3 A. JMS’s Work for the District The District contracted with the general contractor Bernards Bros., Inc. (Bernards) to construct a new facility. In Bernards’s bid to the District for this work, it listed JMS as the subcontractor to install the heating, ventilation, and air conditioning system at the facility, per division 23 of the project specifications (the HVAC Specification). JMS holds a C-20 California contractor’s license to perform “warm-air heating, ventilating and air-conditioning” work. (Capitalization omitted.) Bernards and JMS entered into a subcontractor agreement in November 2014, and JMS commenced work in April 2015. The scheduled payment for all work JMS was to perform under the subcontract is approximately $8.2 million.

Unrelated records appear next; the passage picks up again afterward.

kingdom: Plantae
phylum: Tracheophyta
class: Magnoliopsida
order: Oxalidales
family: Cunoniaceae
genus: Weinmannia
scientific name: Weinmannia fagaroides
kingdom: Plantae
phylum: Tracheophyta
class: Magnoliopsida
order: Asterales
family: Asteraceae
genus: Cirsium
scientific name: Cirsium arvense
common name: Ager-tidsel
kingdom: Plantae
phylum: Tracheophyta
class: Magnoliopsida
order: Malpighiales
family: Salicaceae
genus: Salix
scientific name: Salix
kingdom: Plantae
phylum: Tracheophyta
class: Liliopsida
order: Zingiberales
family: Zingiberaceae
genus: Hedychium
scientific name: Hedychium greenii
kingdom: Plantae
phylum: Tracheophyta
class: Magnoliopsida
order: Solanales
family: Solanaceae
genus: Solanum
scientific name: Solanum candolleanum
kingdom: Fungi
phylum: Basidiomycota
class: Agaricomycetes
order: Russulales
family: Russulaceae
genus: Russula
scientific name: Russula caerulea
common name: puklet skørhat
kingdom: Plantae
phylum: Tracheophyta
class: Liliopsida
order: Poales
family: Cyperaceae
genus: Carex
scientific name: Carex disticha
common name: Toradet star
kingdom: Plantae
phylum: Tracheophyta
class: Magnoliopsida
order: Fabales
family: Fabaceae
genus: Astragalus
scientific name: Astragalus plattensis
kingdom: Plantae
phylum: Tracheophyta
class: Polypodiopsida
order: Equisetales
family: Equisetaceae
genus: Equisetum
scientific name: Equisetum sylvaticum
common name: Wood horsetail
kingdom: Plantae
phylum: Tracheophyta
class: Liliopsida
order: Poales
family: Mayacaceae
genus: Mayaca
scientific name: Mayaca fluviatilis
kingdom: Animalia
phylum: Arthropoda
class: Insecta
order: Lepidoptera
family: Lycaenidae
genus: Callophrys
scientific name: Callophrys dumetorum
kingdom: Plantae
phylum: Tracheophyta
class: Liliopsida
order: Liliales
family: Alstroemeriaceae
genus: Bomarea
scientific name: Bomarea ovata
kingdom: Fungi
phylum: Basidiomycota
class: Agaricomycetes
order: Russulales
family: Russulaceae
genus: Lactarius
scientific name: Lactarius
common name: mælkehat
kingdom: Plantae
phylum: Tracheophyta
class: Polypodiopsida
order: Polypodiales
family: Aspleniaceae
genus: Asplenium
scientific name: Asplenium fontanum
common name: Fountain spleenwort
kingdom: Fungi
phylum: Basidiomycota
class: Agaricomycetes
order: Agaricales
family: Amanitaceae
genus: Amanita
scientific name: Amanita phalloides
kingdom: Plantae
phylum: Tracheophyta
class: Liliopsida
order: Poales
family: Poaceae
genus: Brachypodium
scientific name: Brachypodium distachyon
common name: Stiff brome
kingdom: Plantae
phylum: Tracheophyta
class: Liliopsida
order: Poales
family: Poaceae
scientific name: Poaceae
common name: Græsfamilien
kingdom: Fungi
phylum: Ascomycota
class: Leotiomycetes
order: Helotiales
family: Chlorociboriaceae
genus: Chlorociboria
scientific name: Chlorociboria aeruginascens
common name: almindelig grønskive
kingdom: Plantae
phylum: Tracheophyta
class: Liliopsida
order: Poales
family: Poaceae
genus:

B. Bernards’s Substitution Request and the Substitution Hearing On March 30, 2016, Bernards requested in writing that the District permit it to “substitute another [s]ubcontractor for JMS” because JMS had “failed or refused to perform its subcontract obligations and may not be properly licensed for a portion of its work pursuant to the [c]ontractors [l]icense [l]aw.” Bernards cited section 4107 subdivisions (a)(3) and (a)(6) as the statutory bases for its request, but provided no further detail. (Ibid.) The District forwarded a copy of the request to JMS that same day. In an April 5, 2016 letter to the District, JMS objected to Bernards’s request. This objection triggered JMS’s right to a section 4107 substitution hearing. (See § 4107.) On April 12, 2016, the District proposed a hearing date of April 18, identified the “[h]earing [o]fficer” as Greg Brown, and set forth time limitations for the hearing. Brown is the facilities manager

4 for Santa Monica Community College and thus “generally knowledgeable about the [p]roject.” JMS objected to the April 18 date and the proposed time restrictions, and requested the District reschedule the hearing to no earlier than May 2. The District ultimately rescheduled the hearing for May 6, 2016. Brown informed the parties in advance that the hearing would be limited to two hours and that neither “[t]echnical rules of evidence” nor a right to cross-examine witnesses would apply. At Brown’s invitation, JMS and Bernards each submitted written statements detailing their positions. Brown set no page limits on these statements, nor did he restrict the number of exhibits or written witness statements the parties could submit. In JMS’s April 25, 2016 “Statement of Position,” JMS denied that it had refused to perform any work. As to Bernards’s claim that JMS lacked the proper license to do “a portion of ” work, JMS assumed that the claim related to the hydronic plumbing work listed in the HVAC Specification. JMS contended that this claim lacked merit because JMS’s C-20 HVAC license covered such plumbing work as “incidental and supplemental” or “essential” to HVAC work. JMS relied on Business and Professions Code section 7059, permitting specialty contractors to perform work that is “incidental and supplemental to the performance of the work in the craft for which the specialty contractor is licensed,” (Bus. & Prof. Code, § 7059, subd. (a)), as well as a California State Licensing Board (CSLB) regulation that defines “incidental and supplemental” as “essential to accomplish the work in which the contractor is classified.” (Cal. Code Regs., tit.